Cylindrical wave

Question

I know that a wave dependent of the radius (cylindrical symmetry), has a good a approximations as $$u(r,t)=\frac{a}{\sqrt{r}}[f(x-vt)+f(x+vt)]$$ when $r$ is big. I would like to know how to deduce that approximation from the wave equation, which is this (after making symmetry simplifications): $$u_{tt}-v^2\left(u_{rr}+\frac{1}{r}u_r\right)=0$$

Proving that's a good approximation is easy (just plug it in the the equation), I want to know how to deduce that from the above equation.

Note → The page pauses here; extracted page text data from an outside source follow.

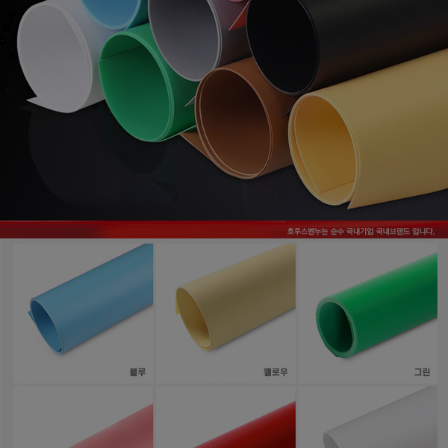
프 하세요!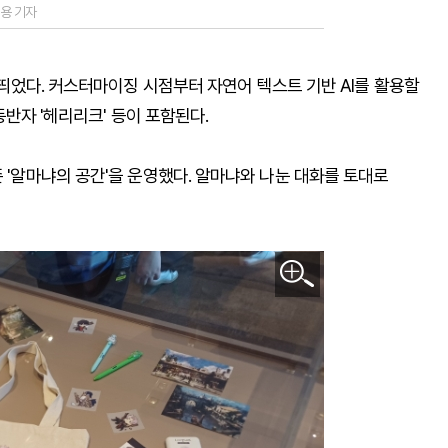
원용 기자
에 띄었다. 커스터마이징 시점부터 자연어 텍스트 기반 AI를 활용할
 동반자 '헤리리크' 등이 포함된다.
존 '알마냐의 공간'을 운영했다. 알마냐와 나눈 대화를 토대로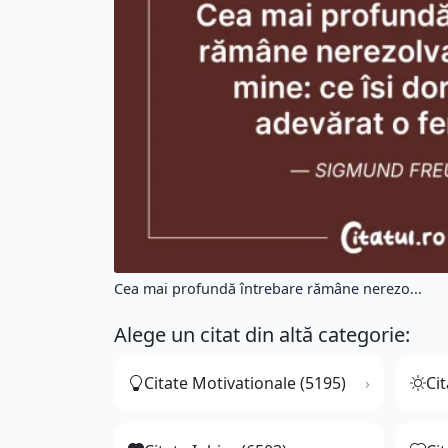
Cea mai profundă întrebare rămâne nerezo...
Alege un citat din altă categorie:
Citate Motivationale (5195)
Cit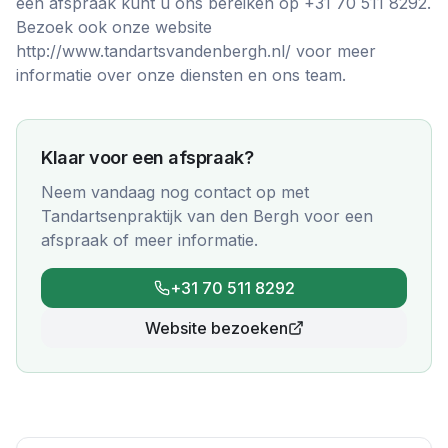
een afspraak kunt u ons bereiken op +31 70 511 8292.
Bezoek ook onze website
http://www.tandartsvandenbergh.nl/ voor meer
informatie over onze diensten en ons team.
Klaar voor een afspraak?
Neem vandaag nog contact op met
Tandartsenpraktijk van den Bergh
voor een
afspraak of meer informatie.
+31 70 511 8292
Website bezoeken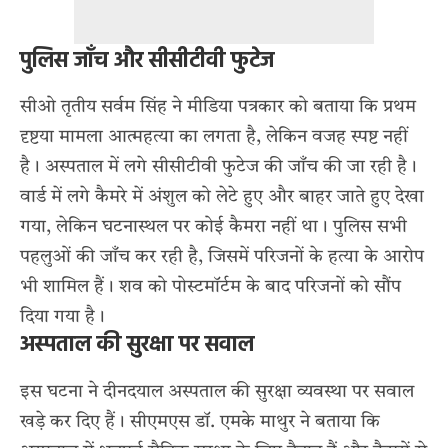
पुलिस जाँच और सीसीटीवी फुटेज
सीओ तृतीय सर्वम सिंह ने मीडिया पत्रकार को बताया कि प्रथम
दृष्टया मामला आत्महत्या का लगता है, लेकिन वजह स्पष्ट नहीं
है। अस्पताल में लगे सीसीटीवी फुटेज की जाँच की जा रही है।
वार्ड में लगे कैमरे में अंशुल को लेटे हुए और बाहर जाते हुए देखा
गया, लेकिन घटनास्थल पर कोई कैमरा नहीं था। पुलिस सभी
पहलुओं की जाँच कर रही है, जिसमें परिजनों के हत्या के आरोप
भी शामिल हैं। शव को पोस्टमॉर्टम के बाद परिजनों को सौंप
दिया गया है।
अस्पताल की सुरक्षा पर सवाल
इस घटना ने दीनदयाल अस्पताल की सुरक्षा व्यवस्था पर सवाल
खड़े कर दिए हैं। सीएमएस डॉ. एमके माथुर ने बताया कि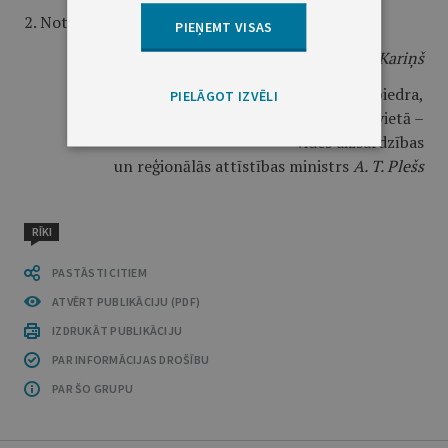
2. Noteikumi stājas spēkā 2022. gada 1. jūnijā.
PIEŅEMT VISAS
Ministru prezidents
A. K. Kariņš
Ministru prezidenta biedra,
PIELĀGOT IZVĒLI
aizsardzības ministra vietā –
vides aizsardzības
un reģionālās attīstības ministrs
A. T. Plešs
RĪKI
PASTĀSTI CITIEM
ATVĒRT PUBLIKĀCIJU (PDF)
IZDRUKĀT PUBLIKĀCIJU
PAR INFORMĀCIJAS DROŠĪBU
PAR ŠO GRUPU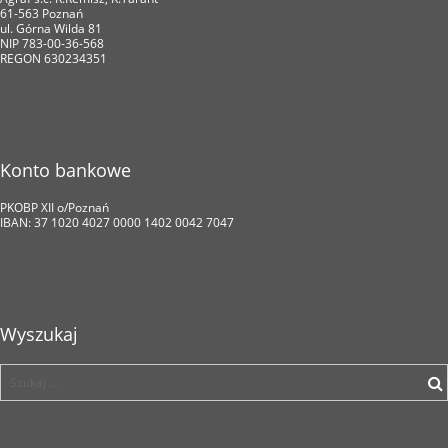
61-563 Poznań
ul. Górna Wilda 81
NIP 783-00-36-568
REGON 630234351
Konto bankowe
PKOBP XII o/Poznań
IBAN: 37 1020 4027 0000 1402 0042 7047
Wyszukaj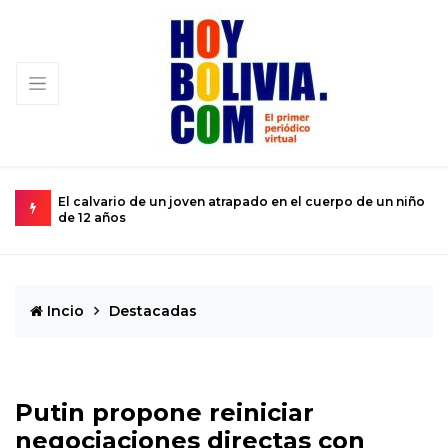
 del
El calvario de un joven atrapado en el cuerpo de un niño
M
de 12 años
s
Incio
Destacadas
Putin propone reiniciar
negociaciones directas con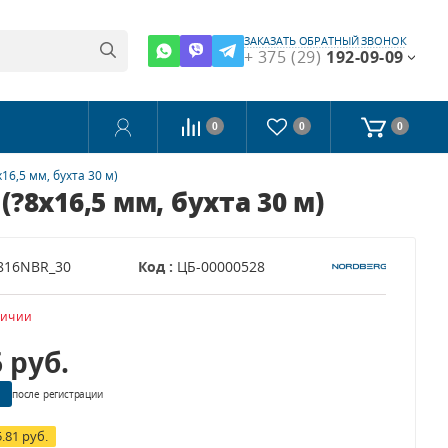
ЗАКАЗАТЬ ОБРАТНЫЙ ЗВОНОК
+ 375 (29)
192-09-09
0
0
0
,5 мм, бухта 30 м)
х16,5 мм, бухта 30 м)
816NBR_30
Код :
ЦБ-00000528
личии
6
руб.
после регистрации
5.81 руб.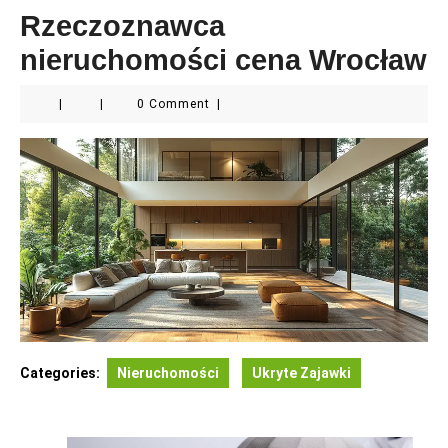
Rzeczoznawca
nieruchomości cena Wrocław
|
|
0 Comment
|
Categories:
Nieruchomości
Ukryte Zajawki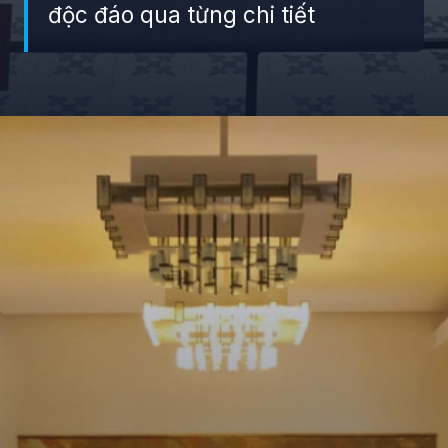
độc đáo qua từng chi tiết
Đang mở
https://giaydabonghana.com/dinh-doc-lap-luu-giu-ky-uc-chien-tranh-va-lich-su-viet-nam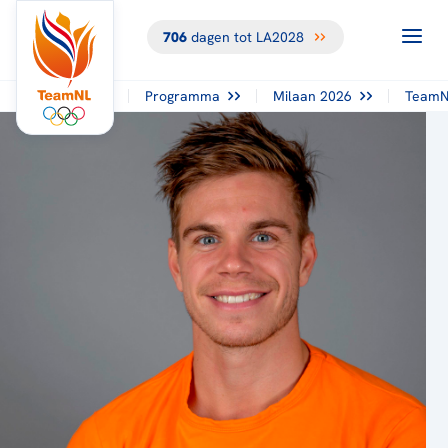
706
dagen tot LA2028
Programma
Milaan 2026
TeamN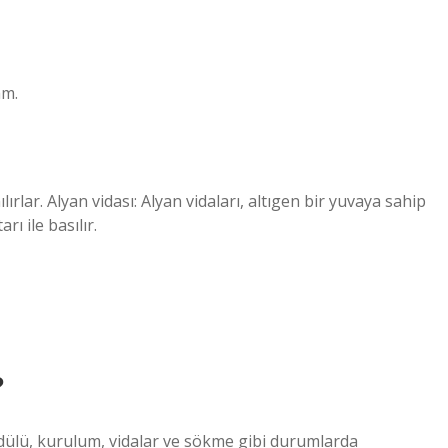
mm.
rlar. Alyan vidası: Alyan vidaları, altıgen bir yuvaya sahip
rı ile basılır.
?
odülü, kurulum, vidalar ve sökme gibi durumlarda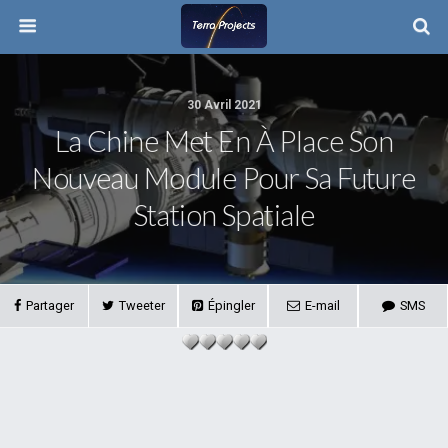
30 Avril 2021
La Chine Met En À Place Son
Nouveau Module Pour Sa Future
Station Spatiale
Partager
Tweeter
Épingler
E-mail
SMS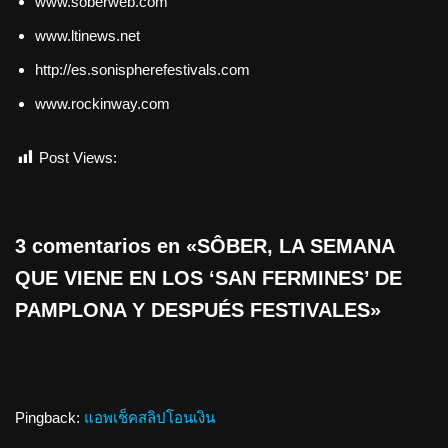
www.soberweb.com
www.ltinews.net
http://es.sonispherefestivals.com
www.rockinway.com
Post Views:
517
3 comentarios en «SÔBER, LA SEMANA
QUE VIENE EN LOS ‘SAN FERMINES’ DE
PAMPLONA Y DESPUÉS FESTIVALES»
Pingback:
แอพเช็คสลิปโอนเงิน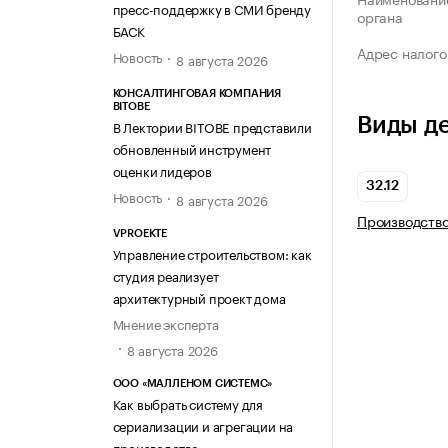
пресс-поддержку в СМИ бренду
органа
БАСК
Адрес налого
Новость
8 августа 2026
КОНСАЛТИНГОВАЯ КОМПАНИЯ
BITOBE
Виды д
В Лектории BITOBE представили
обновленный инструмент
оценки лидеров
32.12
Новость
8 августа 2026
Производство
VPROEKTE
Управление строительством: как
студия реализует
архитектурный проект дома
Мнение эксперта
8 августа 2026
ООО «МАЛЛЕНОМ СИСТЕМС»
Как выбрать систему для
сериализации и агрегации на
производстве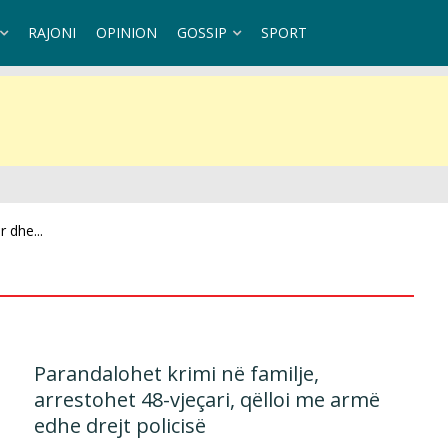
RAJONI
OPINION
GOSSIP
SPORT
 dhe...
Parandalohet krimi në familje,
arrestohet 48-vjeçari, qëlloi me armë
edhe drejt policisë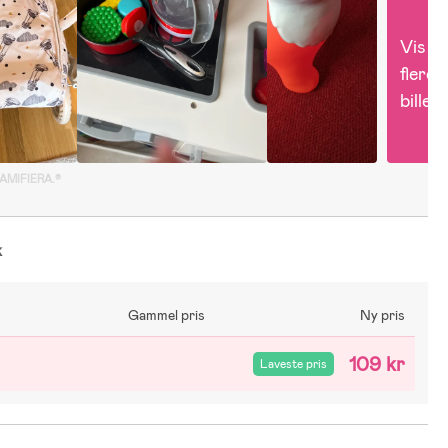
Vis 
flere 
billed
GAMIFIERA.®
k
Gammel pris
Ny pris
109 kr
Laveste pris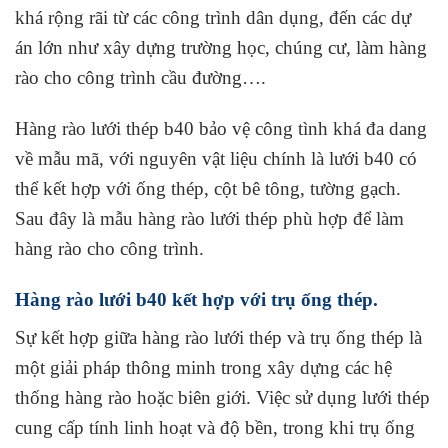
khá rộng rãi từ các công trình dân dụng, đến các dự
án lớn như xây dựng trường học, chúng cư, làm hàng
rào cho công trình cầu đường….
Hàng rào lưới thép b40 bảo vệ công tình khá đa dang
về mẫu mã, với nguyên vật liệu chính là lưới b40 có
thể kết hợp với ống thép, cột bê tông, tường gạch.
Sau đây là mẫu hàng rào lưới thép phù hợp để làm
hàng rào cho công trình.
Hàng rào lưới b40 kết hợp với trụ ống thép.
Sự kết hợp giữa hàng rào lưới thép và trụ ống thép là
một giải pháp thông minh trong xây dựng các hệ
thống hàng rào hoặc biên giới. Việc sử dụng lưới thép
cung cấp tính linh hoạt và độ bền, trong khi trụ ống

I've been searching and I found this: http://vixra.org/abs/0908.0045, which actually solved me a couple of problems, but the way they do it looks a bit clumsy to me, saying for example that "assuming the function $g$ depends on $r$ so some terms just go away..."

Thanks in advance.

Answer 1

Use the following identity:

$$ r^{-\alpha} \partial^2_{rr} \left( r^\alpha f(r) \right) = f_{rr} + \frac{2\alpha}{r} f_r + \frac{\alpha(\alpha - 1)}{r^2} f $$

Now, by inspection and comparing the above equation to the cylindrical wave equation you have that

$$ u_{tt} - \nu^2(u_{rr} + \frac1r u_r) = u_{tt} - \nu^2 \left( \frac{1}{\sqrt{r}}\partial^2_{rr} \left[ \sqrt{r} u\right] + \frac{1}{4r^{5/2}} \sqrt{r} u\right) $$

So writing $U = \sqrt{r} u$ we have that

$$ U_{tt} - \nu^2 U_{rr}+ \frac{\nu^2}{4r^2} U = 0 $$

So that $U = \sqrt{r} u$ solves the 1 dimensional wave equation up to a term that decays quickly (as inverse square). Hence $u$ is approximated by $1/\sqrt{r}$ times a solution of the 1 dimensional wave equation when $r$ is large.